## [PROBLEMS TO WORK ON]
**A)** From the floating-point article, transcribe the passage starting with "Don't confuse the" and going on through "of precision etc..".
**B)** According to the floating-point article, what two parts are numbers stored with?

## [EXTRACT]
━━━━━━━━━━

# Help! The Sky is Falling!

**QUESTION:** I'm not sure exactly how to express this question. It appears periodically
on the IDL newsgroup under the general category of *The Sky is Falling!* It usually starts out
like this: "*I've found a bug of such magnitude that it confirms my feeling that IDL is a piece of blah, blah, ... And I'm sure every thinking person with half a brain will
see how perverse this is and blah, blah, blah ...*"
What it boils down to is that the person posting the article is just about to get his or her first
lesson in
how a computer represents numbers. It is a lesson we should *all* learn!

Here is the most recent incarnation of the question:

I ran into a number transformation error yesterday that is still confusing me this morning. The problem is that the number 443496.984 is being turned into the number 443496.969 from basic assignments using Float() or Double(), despite the fact that even floats should easily be able to handle a number this large (floats can handle "±10^38, with approximately six or seven decimal places of significance").

** ANSWER:** To address this specific question, I present the excellent answer Paul van Delst offered
in this case. Then, I want to add a couple of other articles I think you
will want to read. But, first, here is what Paul had to say to this person's question:

Don't confuse the magnitude of the number with its precision. This all comes about because most floating point numbers can't be represented exactly in binary (I say most because numbers like 0.0 and 1.0 usually can. It's the stuff like 0.1 and 443496.984 that cause the heartache). Numbers are stored with a mantissa (describes the actual number you want) and an exponent (describes the, well, the exponent.). So, **assuming** that 7 significant figures is a definite "cutoff" for precision, then:

1.1e+37 == 2 significant figures. Precision probably good to 1.100000e+37 1.01e+37 == 3 significant figures. Precision probably good to 1.010000e+37 .... 1.000001e+37 == 7 significant figures. At the limit of precision etc..

━━━━━━━━━━

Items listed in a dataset
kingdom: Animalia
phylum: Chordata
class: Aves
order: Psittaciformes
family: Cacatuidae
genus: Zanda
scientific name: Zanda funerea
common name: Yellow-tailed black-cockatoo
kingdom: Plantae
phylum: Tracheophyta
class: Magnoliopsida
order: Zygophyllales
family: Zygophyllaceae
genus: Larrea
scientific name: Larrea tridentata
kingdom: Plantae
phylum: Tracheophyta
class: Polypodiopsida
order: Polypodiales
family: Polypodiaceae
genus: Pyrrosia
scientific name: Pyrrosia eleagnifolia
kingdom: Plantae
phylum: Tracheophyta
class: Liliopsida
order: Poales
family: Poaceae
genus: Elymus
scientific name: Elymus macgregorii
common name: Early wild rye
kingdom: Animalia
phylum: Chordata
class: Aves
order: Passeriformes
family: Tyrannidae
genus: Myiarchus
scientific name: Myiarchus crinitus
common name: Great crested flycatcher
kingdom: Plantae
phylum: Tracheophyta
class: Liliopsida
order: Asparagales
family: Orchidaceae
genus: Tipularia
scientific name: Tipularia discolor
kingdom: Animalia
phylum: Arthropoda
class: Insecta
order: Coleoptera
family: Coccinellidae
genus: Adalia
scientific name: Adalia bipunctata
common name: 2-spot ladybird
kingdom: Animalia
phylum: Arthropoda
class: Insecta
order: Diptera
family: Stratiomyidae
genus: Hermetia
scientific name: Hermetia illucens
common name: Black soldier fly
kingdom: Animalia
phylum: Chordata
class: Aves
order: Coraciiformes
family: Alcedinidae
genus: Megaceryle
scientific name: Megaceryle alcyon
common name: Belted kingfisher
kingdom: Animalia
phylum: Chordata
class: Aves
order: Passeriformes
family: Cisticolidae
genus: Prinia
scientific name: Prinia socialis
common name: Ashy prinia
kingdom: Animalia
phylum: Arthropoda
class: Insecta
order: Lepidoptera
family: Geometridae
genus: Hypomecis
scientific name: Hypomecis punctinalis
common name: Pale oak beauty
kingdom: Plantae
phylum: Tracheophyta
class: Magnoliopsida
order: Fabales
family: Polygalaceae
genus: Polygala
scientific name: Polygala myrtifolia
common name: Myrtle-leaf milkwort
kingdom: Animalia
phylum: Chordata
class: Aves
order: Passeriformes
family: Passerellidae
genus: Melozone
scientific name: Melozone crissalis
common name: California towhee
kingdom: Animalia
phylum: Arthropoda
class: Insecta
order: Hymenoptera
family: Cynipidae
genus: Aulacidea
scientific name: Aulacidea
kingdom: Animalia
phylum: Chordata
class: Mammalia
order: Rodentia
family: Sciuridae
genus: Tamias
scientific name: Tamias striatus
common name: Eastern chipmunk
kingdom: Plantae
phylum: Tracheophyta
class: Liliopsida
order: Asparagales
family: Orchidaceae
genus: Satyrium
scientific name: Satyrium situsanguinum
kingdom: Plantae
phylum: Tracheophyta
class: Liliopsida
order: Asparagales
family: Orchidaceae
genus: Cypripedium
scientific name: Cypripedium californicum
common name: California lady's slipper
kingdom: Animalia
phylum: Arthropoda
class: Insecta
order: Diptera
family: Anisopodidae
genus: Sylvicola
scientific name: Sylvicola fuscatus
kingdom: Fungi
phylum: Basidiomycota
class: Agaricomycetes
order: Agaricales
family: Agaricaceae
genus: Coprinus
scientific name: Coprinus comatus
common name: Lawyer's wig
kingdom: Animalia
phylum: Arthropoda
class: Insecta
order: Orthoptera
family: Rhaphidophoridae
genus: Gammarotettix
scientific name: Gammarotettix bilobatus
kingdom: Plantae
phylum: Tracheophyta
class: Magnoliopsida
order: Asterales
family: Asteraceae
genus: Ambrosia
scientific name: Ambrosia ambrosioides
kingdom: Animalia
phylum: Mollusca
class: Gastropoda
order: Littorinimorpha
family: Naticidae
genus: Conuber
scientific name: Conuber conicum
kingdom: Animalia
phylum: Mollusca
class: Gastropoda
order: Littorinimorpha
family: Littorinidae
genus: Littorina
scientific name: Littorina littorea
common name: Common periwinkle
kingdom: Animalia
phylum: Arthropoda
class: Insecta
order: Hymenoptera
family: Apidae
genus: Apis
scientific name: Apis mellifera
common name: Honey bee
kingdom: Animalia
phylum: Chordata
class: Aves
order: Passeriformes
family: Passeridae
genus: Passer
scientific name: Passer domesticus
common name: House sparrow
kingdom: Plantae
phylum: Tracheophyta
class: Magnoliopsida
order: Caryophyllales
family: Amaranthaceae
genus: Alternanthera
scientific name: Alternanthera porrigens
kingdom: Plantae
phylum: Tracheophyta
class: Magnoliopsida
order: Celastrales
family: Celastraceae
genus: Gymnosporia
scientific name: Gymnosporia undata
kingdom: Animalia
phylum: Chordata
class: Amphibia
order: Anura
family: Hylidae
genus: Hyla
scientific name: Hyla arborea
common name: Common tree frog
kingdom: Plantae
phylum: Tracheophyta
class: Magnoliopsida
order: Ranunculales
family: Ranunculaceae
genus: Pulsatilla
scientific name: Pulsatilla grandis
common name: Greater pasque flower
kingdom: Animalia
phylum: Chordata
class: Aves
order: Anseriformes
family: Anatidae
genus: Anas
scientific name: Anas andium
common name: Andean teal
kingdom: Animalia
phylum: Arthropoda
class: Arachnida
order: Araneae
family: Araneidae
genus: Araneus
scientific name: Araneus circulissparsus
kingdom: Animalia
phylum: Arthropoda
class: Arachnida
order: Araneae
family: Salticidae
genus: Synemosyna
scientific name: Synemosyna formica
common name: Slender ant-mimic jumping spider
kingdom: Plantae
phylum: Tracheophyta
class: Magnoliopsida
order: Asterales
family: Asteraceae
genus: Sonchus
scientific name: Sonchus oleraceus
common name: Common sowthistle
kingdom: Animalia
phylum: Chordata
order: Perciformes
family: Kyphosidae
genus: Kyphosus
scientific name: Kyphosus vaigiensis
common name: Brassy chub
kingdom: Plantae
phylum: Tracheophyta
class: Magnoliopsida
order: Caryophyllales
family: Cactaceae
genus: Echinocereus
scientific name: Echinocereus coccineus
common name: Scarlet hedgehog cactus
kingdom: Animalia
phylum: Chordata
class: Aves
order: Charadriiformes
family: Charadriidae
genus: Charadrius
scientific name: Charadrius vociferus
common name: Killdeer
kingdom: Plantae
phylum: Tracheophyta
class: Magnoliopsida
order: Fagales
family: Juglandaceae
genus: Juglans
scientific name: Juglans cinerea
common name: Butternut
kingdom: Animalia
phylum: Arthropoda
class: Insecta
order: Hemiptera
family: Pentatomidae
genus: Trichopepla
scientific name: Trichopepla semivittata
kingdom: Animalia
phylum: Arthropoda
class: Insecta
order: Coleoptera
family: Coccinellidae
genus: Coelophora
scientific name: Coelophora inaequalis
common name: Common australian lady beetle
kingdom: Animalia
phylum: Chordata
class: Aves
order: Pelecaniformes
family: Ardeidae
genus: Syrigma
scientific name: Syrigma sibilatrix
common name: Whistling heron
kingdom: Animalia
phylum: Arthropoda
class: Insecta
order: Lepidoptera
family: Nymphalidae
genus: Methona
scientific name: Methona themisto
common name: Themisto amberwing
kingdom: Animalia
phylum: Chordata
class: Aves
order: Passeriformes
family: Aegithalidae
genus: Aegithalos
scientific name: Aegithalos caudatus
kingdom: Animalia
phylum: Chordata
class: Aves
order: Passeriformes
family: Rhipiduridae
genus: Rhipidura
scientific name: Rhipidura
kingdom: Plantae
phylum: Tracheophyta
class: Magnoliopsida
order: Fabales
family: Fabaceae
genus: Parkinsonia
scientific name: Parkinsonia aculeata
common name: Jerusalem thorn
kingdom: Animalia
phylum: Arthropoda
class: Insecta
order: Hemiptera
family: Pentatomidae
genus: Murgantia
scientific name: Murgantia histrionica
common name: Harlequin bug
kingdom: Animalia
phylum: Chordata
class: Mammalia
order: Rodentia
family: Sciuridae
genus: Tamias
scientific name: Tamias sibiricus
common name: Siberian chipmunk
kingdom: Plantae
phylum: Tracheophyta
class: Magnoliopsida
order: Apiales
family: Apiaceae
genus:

━━━━━━━━━━

## [WRITTEN RESPONSES]
**A)**
Don't confuse the magnitude of the number with its precision. This all comes about because most floating point numbers can't be represented exactly in binary (I say most because numbers like 0.0 and 1.0 usually can. It's the stuff like 0.1 and 443496.984 that cause the heartache). Numbers are stored with a mantissa (describes the actual number you want) and an exponent (describes the, well, the exponent.). So, **assuming** that 7 significant figures is a definite "cutoff" for precision, then:

1.1e+37 == 2 significant figures. Precision probably good to 1.100000e+37 1.01e+37 == 3 significant figures. Precision probably good to 1.010000e+37 .... 1.000001e+37 == 7 significant figures. At the limit of precision etc..

**B)** A mantissa and an exponent.